INSTRUCTION: Which lines below hold the word "Іван"? Copy all of them.

(Extracted data entries)

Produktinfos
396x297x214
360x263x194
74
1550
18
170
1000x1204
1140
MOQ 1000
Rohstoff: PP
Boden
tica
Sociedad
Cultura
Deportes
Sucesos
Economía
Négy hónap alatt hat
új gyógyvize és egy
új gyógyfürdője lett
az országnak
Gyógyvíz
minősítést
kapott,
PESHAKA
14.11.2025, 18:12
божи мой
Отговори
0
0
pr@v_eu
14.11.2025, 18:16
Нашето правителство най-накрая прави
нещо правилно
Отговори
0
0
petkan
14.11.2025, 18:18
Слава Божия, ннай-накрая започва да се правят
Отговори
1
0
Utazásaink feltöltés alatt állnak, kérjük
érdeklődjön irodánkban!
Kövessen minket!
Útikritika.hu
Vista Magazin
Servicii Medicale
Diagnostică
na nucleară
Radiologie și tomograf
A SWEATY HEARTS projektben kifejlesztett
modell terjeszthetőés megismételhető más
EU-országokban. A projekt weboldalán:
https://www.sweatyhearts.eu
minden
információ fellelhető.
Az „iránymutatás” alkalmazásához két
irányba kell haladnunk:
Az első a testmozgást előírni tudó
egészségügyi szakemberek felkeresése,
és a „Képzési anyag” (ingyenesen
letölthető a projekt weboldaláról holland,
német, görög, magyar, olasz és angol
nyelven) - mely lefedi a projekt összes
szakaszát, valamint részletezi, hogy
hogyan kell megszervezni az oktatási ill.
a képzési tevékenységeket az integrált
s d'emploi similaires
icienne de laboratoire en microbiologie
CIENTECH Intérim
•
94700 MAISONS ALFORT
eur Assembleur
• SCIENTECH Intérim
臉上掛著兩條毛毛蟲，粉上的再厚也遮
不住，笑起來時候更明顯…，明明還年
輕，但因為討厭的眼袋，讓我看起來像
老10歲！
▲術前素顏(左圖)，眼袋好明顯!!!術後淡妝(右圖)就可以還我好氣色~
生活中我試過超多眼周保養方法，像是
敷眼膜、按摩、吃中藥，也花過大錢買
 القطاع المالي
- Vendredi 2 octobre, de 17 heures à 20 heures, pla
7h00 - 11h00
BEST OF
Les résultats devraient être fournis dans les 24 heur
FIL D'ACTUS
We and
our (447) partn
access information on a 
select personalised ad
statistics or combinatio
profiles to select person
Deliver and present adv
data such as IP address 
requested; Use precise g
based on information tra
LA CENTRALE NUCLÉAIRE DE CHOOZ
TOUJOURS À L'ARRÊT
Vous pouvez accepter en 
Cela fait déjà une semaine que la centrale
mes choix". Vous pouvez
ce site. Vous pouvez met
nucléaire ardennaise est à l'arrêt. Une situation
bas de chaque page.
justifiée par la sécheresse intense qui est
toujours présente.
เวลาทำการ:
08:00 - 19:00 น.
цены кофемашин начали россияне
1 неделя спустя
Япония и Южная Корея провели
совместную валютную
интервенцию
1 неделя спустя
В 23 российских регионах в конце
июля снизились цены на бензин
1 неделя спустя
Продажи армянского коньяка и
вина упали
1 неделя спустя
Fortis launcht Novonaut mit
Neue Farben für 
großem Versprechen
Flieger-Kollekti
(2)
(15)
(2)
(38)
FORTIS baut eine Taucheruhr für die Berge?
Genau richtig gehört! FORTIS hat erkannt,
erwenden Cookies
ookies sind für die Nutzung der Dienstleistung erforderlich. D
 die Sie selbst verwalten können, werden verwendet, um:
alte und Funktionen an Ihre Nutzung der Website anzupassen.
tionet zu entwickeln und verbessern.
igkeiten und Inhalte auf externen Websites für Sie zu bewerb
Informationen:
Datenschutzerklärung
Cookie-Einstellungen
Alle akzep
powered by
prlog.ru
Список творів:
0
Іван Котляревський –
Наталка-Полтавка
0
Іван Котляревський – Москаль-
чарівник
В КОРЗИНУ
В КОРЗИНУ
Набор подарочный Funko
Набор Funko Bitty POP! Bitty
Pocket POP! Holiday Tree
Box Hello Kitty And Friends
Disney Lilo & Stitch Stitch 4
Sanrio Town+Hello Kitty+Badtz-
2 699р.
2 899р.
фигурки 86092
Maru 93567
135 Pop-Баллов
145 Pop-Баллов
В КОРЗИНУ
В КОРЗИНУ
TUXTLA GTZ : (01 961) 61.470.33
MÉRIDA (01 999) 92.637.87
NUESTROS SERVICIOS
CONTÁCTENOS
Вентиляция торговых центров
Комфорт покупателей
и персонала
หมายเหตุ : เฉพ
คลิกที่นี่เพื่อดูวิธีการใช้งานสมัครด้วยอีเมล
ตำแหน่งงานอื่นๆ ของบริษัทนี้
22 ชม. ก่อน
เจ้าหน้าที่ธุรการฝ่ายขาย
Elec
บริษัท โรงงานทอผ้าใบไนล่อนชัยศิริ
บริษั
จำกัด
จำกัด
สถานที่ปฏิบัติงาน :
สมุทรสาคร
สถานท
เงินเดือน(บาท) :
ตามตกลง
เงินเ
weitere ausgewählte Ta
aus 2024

RESPONSE TO THIS TASK:
Іван Котляревський –
Іван Котляревський – Москаль-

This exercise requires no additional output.